Once you reach the line containing "Dehradun Crime News", write out that line and every remaining line of the records exactly.

********

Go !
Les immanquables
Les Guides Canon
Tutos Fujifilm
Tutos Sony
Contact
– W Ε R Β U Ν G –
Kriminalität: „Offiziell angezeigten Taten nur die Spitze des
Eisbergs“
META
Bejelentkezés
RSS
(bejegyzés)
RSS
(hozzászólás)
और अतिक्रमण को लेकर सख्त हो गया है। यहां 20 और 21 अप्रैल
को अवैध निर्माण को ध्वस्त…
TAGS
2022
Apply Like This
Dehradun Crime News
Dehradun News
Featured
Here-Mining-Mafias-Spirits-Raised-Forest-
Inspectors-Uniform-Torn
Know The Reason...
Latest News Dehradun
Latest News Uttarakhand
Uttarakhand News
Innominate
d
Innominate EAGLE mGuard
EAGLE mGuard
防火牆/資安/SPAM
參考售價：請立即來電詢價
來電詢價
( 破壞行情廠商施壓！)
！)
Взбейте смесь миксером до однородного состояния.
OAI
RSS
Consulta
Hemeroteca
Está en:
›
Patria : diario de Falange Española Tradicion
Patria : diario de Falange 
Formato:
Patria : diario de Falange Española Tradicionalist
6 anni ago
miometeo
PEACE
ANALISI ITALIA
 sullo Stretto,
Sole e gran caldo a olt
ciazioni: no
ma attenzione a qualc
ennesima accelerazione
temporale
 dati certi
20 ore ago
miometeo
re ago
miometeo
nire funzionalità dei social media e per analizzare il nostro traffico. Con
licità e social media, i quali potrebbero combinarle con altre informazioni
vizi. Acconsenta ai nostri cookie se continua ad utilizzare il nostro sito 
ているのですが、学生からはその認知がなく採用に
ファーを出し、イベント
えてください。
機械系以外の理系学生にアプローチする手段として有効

********

=== Finished exercise ===
Dehradun Crime News
Dehradun News
Featured
Here-Mining-Mafias-Spirits-Raised-Forest-
Inspectors-Uniform-Torn
Know The Reason...
Latest News Dehradun
Latest News Uttarakhand
Uttarakhand News
Innominate
d
Innominate EAGLE mGuard
EAGLE mGuard
防火牆/資安/SPAM
參考售價：請立即來電詢價
來電詢價
( 破壞行情廠商施壓！)
！)
Взбейте смесь миксером до однородного состояния.
OAI
RSS
Consulta
Hemeroteca
Está en:
›
Patria : diario de Falange Española Tradicion
Patria : diario de Falange 
Formato:
Patria : diario de Falange Española Tradicionalist
6 anni ago
miometeo
PEACE
ANALISI ITALIA
 sullo Stretto,
Sole e gran caldo a olt
ciazioni: no
ma attenzione a qualc
ennesima accelerazione
temporale
 dati certi
20 ore ago
miometeo
re ago
miometeo
nire funzionalità dei social media e per analizzare il nostro traffico. Con
licità e social media, i quali potrebbero combinarle con altre informazioni
vizi. Acconsenta ai nostri cookie se continua ad utilizzare il nostro sito 
ているのですが、学生からはその認知がなく採用に
ファーを出し、イベント
えてください。
機械系以外の理系学生にアプローチする手段として有効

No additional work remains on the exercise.